Pasific Pos.com
Ekonomi & Bisnis

Aktivis Muda Indonesia Bangun Gerakan di Hutan Amazon, Siap Guncang COP 30

Jakarta. Sekitar 80 anak muda dari berbagai negara tidur di hammock, berdiskusi di tepi sungai, dan berkonsolidasi di hutan Mato Grosso, Brazil. Dari tempat sederhana tanpa dinding itu, mereka merancang strategi menuju Konferensi Perubahan Iklim PBB (COP 30) yang akan digelar November mendatang di Belem.

Pertemuan ini bertajuk Co-Creation Meeting For The Campaign Alliance of Peoples For The Climate. Selama beberapa hari, para peserta saling bertukar ide, membangun solidaritas, dan menyiapkan aksi kreatif untuk merebut perhatian dunia di panggung COP 30.

Stanislaus Demokrasi Sandyawan, Wakil Direktur Climate Rangers Jakarta, merasakan sendiri betapa magisnya berdiskusi tentang alam di alam bebas, alam yang sedang diperjuangkan kelestariannya.

Stanislaus, atau yang akrab disapa Momo, adalah satu dari hanya dua peserta asal Asia. “Ada, sih, dari luar Brazil, tetapi mereka pun dari negara Amerika Latin, seperti Meksiko, Panama, dan Ekuador. Dari Asia hanya aku dan seorang delegasi dari Lebanon. Mereka diundang untuk ikut dalam menyempurnakan aksi bersama,” cerita Momo.

Meski datang dari jauh, Momo merasa disambut dengan antusias. Ia menyadari bahwa jejaring aktivis muda di Amerika Latin sangat kuat. “Kita bisa belajar dari komunitas mereka yang sudah sangat mature. Gerakan yang mereka bangun dipimpin oleh leader yang masih muda, sekitar umur 30-an. Meski begitu, mereka sudah berani mengambil langkah untuk memperjuangkan isu mereka,” kata Momo.

Brazil Punya Kementerian Masyarakat Adat

Diskusi panjang yang berlangsung Agustus lalu itu membuat Momo menemukan banyak kesamaan antara Indonesia dan Amerika Latin, terutama soal masyarakat adat.
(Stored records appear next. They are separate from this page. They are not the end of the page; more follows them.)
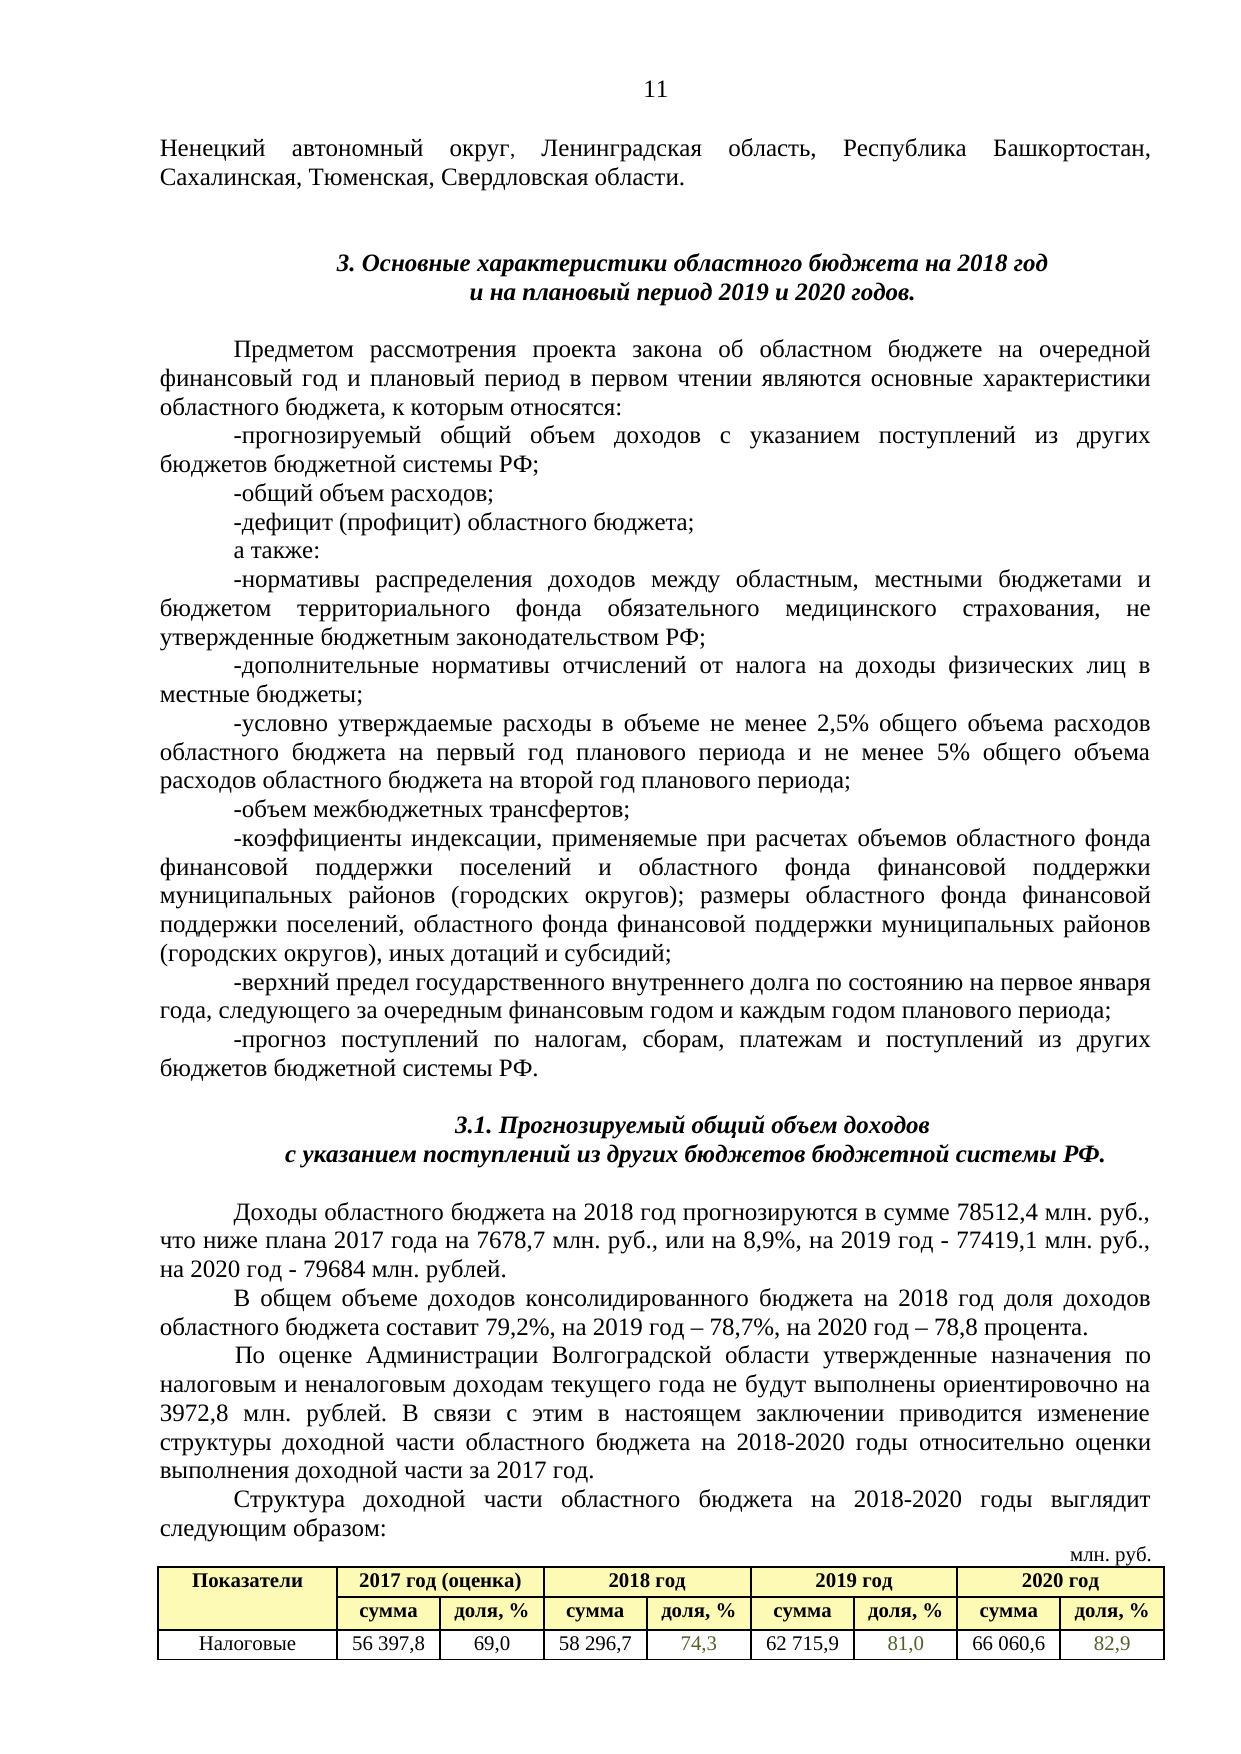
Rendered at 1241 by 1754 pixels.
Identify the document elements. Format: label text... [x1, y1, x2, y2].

text -объем межбюджетных трансфертов; [159, 794, 1152, 823]
text -нормативы распределения доходов между областным, местными бюджетами и бюджетом территориального фонда обязательного медицинского страхования, не утвержденные бюджетным законодательством РФ; [159, 564, 1152, 650]
table_cell Налоговые доходы [159, 1631, 336, 1659]
text -условно утверждаемые расходы в объеме не менее 2,5% общего объема расходов областного бюджета на первый год планового периода и не менее 5% общего объема расходов областного бюджета на второй год планового периода; [159, 708, 1152, 794]
table_cell 81,0 [855, 1631, 956, 1659]
table_cell сумма [752, 1598, 853, 1629]
text По оценке Администрации Волгоградской области утвержденные назначения по налоговым и неналоговым доходам текущего года не будут выполнены ориентировочно на 3972,8 млн. рублей. В связи с этим в настоящем заключении приводится изменение структуры доходной части областного бюджета на 2018-2020 годы относительно оценки выполнения доходной части за 2017 год. [159, 1340, 1152, 1484]
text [159, 133, 1152, 190]
table_header Показатели [159, 1568, 336, 1629]
table_cell доля, % [855, 1598, 956, 1629]
table_cell 69,0 [441, 1631, 543, 1659]
table_cell 62 715,9 [752, 1631, 853, 1659]
table_cell сумма [338, 1598, 439, 1629]
text -прогнозируемый общий объем доходов с указанием поступлений из других бюджетов бюджетной системы РФ; [159, 420, 1152, 478]
text -общий объем расходов; [159, 478, 1152, 507]
table_header 2019 год [752, 1568, 956, 1596]
text -дефицит (профицит) областного бюджета; [159, 507, 1152, 535]
text -прогноз поступлений по налогам, сборам, платежам и поступлений из других бюджетов бюджетной системы РФ. [159, 1024, 1152, 1082]
title В общем объеме доходов консолидированного бюджета на 2018 год доля доходов областного бюджета составит 79,2%, на 2019 год – 78,7%, на 2020 год – 78,8 процента. [159, 1283, 1152, 1340]
title Структура доходной части областного бюджета на 2018-2020 годы выглядит следующим образом: [159, 1484, 1152, 1542]
table_header 2020 год [958, 1568, 1163, 1596]
text 3. Основные характеристики областного бюджета на 2018 год [159, 248, 1152, 277]
text -дополнительные нормативы отчислений от налога на доходы физических лиц в местные бюджеты; [159, 650, 1152, 708]
table_cell 66 060,6 [958, 1631, 1059, 1659]
text -верхний предел государственного внутреннего долга по состоянию на первое января года, следующего за очередным финансовым годом и каждым годом планового периода; [159, 967, 1152, 1024]
table_cell сумма [958, 1598, 1059, 1629]
table_cell 58 296,7 [545, 1631, 646, 1659]
text и на плановый период 2019 и 2020 годов. [159, 277, 1152, 305]
table_cell доля, % [1061, 1598, 1163, 1629]
table_cell доля, % [648, 1598, 750, 1629]
text Предметом рассмотрения проекта закона об областном бюджете на очередной финансовый год и плановый период в первом чтении являются основные характеристики областного бюджета, к которым относятся: [159, 334, 1152, 420]
text 3.1. Прогнозируемый общий объем доходов [159, 1110, 1152, 1139]
text -коэффициенты индексации, применяемые при расчетах объемов областного фонда финансовой поддержки поселений и областного фонда финансовой поддержки муниципальных районов (городских округов); размеры областного фонда финансовой поддержки поселений, областного фонда финансовой поддержки муниципальных районов (городских округов), иных дотаций и субсидий; [159, 823, 1152, 967]
table_cell доля, % [441, 1598, 543, 1629]
table_cell 74,3 [648, 1631, 750, 1659]
table_cell 56 397,8 [338, 1631, 439, 1659]
table_cell 82,9 [1061, 1631, 1163, 1659]
text а также: [159, 535, 1152, 564]
table_header 2017 год (оценка) [338, 1568, 543, 1596]
text с указанием поступлений из других бюджетов бюджетной системы РФ. [159, 1139, 1152, 1168]
title млн. руб. [159, 1542, 1152, 1566]
table_cell сумма [545, 1598, 646, 1629]
table_header 2018 год [545, 1568, 750, 1596]
title Доходы областного бюджета на 2018 год прогнозируются в сумме 78512,4 млн. руб., что ниже плана 2017 года на 7678,7 млн. руб., или на 8,9%, на 2019 год - 77419,1 млн. руб., на 2020 год - 79684 млн. рублей. [159, 1197, 1152, 1283]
“Saat ini mereka melawan pemerintah dan perusahaan dalam mempertahankan wilayah adat. Serupa, kan, dengan yang dialami masyarakat adat di Indonesia,” kata Momo.
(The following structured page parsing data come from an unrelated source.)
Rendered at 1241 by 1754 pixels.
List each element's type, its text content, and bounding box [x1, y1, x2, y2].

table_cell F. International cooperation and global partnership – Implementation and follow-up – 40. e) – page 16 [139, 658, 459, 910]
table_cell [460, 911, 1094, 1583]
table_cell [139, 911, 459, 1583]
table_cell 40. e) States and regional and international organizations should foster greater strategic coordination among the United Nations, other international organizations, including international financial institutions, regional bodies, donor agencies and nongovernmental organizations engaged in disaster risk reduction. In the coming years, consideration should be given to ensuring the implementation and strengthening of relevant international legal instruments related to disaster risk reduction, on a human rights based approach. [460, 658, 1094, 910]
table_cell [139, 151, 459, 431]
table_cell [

Bedanya, dilihat dari sektor perkebunan, lawan utama masyarakat adat di Indonesia adalah perkebunan kelapa sawit, sedangkan di Brazil lebih banyak pada perkebunan kedelai, yang hampir tidak pernah ditemukan di Indonesia. Menariknya, Brazil bahkan sudah memiliki Kementerian Masyarakat Adat, yang membuat pengakuan negara terhadap hak-hak adat relatif lebih kuat dibanding Indonesia.

Kesamaan nasib inilah yang menumbuhkan rasa solidaritas lintas benua: perjuangan masyarakat adat bukan sekadar isu lokal, tetapi isu global yang harus diperjuangkan bersama.

Dari berbagai isu yang muncul, peserta sepakat bahwa pendanaan iklim akan menjadi fokus utama yang didorong di COP 30.

“Aku kaget juga ketika tahu bahwa teman-teman sangat tertarik pada isu pendanaan iklim, karena ternyata banyak yang belum memahami benar cara untuk mendapatkan pendanaan tersebut. Apalagi, isu pendanaan iklim memang kompleks,” kata Momo.

Isu ini berkaitan erat dengan masyarakat adat. Dana yang seharusnya mengalir untuk mendukung komunitas di garis depan justru sering berhenti di tingkat birokrasi atau organisasi besar. Diskusi pun berkembang pada dua istilah penting: territorial autonomy (hak masyarakat adat untuk mengatur wilayahnya sendiri) dan historical reparation (kompensasi atas ketidakadilan sejarah yang mereka alami.)

“Ini istilah yang baru aku dengar. Territorial autonomy adalah tentang bagaimana masyarakat adat punya otonomi sendiri untuk mengurus dan mengelola wilayah adatnya. Sedang historical reparation adalah tentang bagaimana mereka selama ini mengalami ketidakadilan secara historis dan mereka seharusnya mendapatkan kompensasi. Ini sesuatu yang penting untuk dibahas,” jelas Momo.